* _SOURCE PASSAGE_:
/---
I’m now hearing an ever-so-slightly more-solid low-end and ever-so-slightly less treble information, but also a greater ability to “hear into” the sound, a quality I first wrote about years ago when talking about my Grado headphones. I can hear into the recordings even more, with the result of those “blacker” backgrounds – I know, that’s become the most notorious of audio clichés, yet it’s real.
It’s a trade-off, but a good one.
Regarding the change from my old Memory Player to the new DirectStream DAC: the jury’s still out on this one. As of now I prefer the older player, but I’m not sure yet if I just like PCM compared to DSD (the Memory Player is PCM and the DirectStream converts everything to DSD), the interfacing between their DACs and my new preamp, or something else. So far, I suspect the Memory Player doesn’t have the same depth as the DirectStream, but its presentation of music is more forward, and again, marginally, though crucial, gives the impression of just a hair more upper-mid/treble. Also, I’m waiting for an updated version of the Memory Player to arrive.
Turntable-wise, I’m using a VPI Prime with 3D-printed arm and Ortofon 2M Blue moving-magnet cartridge. I absolutely didn’t like it at first – and then I got the Stellar Phono Preamp. Suddenly I’m in love with records again. Listening to a bunch of Water Lily recordings all recorded with different mics, on different tape machines, the changes from set-up to set-up are completely apparent, and all of them transparently great. When I read that the Stellar’s designer Darren Myers and McGowan chose to set aside measurements and design first by ear, I was interested, and now that I’m listening – it’s a win. And I prefer it to digital – yet again.
\---
* _EXERCISE_: Condense the paragraph of the audio review above that begins "Turntable-wise, I'm using" into a short bulleted list that keeps its main facts.

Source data
/---
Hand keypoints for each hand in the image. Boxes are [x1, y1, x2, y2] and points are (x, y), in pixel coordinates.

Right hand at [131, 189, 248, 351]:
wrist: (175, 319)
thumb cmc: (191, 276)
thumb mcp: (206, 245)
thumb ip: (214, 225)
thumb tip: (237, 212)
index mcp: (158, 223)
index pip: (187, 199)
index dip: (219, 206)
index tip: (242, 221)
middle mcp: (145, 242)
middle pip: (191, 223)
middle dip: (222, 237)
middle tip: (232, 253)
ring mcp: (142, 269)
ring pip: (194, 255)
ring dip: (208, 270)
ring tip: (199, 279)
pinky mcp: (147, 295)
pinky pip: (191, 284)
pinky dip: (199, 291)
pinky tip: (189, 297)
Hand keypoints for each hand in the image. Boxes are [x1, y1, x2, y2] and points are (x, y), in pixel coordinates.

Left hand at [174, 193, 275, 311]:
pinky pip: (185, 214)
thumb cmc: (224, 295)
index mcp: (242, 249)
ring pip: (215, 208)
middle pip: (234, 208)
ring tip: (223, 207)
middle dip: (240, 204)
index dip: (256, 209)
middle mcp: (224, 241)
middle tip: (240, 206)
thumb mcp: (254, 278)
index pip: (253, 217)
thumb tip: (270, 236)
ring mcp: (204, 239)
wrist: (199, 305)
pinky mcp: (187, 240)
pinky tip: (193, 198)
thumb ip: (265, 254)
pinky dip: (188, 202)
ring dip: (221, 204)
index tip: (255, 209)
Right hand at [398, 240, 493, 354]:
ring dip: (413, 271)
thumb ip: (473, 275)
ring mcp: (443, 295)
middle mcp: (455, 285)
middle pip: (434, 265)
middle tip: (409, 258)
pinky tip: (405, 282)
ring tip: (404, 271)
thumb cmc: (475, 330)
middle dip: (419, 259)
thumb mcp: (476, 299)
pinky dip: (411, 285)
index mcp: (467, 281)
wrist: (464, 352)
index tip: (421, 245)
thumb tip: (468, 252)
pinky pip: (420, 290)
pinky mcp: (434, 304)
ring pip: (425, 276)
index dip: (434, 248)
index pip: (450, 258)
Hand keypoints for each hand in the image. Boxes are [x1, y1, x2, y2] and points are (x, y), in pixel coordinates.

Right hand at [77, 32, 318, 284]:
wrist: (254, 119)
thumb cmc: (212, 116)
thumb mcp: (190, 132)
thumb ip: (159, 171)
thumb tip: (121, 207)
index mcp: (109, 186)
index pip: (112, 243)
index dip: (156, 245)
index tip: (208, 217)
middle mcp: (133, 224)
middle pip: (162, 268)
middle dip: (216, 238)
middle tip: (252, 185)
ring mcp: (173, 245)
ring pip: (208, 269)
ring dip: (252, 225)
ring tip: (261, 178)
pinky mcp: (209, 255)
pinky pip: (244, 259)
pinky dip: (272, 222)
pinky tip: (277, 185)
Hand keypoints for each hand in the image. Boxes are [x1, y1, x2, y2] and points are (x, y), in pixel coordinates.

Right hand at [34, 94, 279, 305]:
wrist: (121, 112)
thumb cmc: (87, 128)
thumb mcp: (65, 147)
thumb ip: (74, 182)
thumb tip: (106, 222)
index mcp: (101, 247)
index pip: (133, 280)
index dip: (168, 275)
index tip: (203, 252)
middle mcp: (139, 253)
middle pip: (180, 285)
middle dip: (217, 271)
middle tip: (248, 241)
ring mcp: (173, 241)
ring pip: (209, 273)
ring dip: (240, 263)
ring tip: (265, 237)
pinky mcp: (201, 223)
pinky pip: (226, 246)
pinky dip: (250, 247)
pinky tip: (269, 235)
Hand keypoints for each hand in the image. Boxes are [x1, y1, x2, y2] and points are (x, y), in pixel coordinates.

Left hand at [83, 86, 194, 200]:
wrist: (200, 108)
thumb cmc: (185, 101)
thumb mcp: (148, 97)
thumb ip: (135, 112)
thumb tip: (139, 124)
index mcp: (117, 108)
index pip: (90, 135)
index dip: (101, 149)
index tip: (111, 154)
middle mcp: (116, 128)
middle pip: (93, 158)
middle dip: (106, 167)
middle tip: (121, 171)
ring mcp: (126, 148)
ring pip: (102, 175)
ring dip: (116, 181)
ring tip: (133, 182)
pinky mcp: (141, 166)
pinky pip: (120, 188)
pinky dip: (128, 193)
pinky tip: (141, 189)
\---
* _RESPONSE BOX_:
- Setup: VPI Prime turntable with a 3D-printed arm and an Ortofon 2M Blue moving-magnet cartridge.
- The writer disliked it at first, until adding the Stellar Phono Preamp, which renewed the writer's love of records.
- Water Lily recordings were made with different mics and tape machines. On this setup, the differences between them are completely apparent, and all sound transparently great.
- Stellar designer Darren Myers and McGowan set measurements aside and designed first by ear. The writer found this interesting and calls the result a win.
- The writer once again prefers it to digital.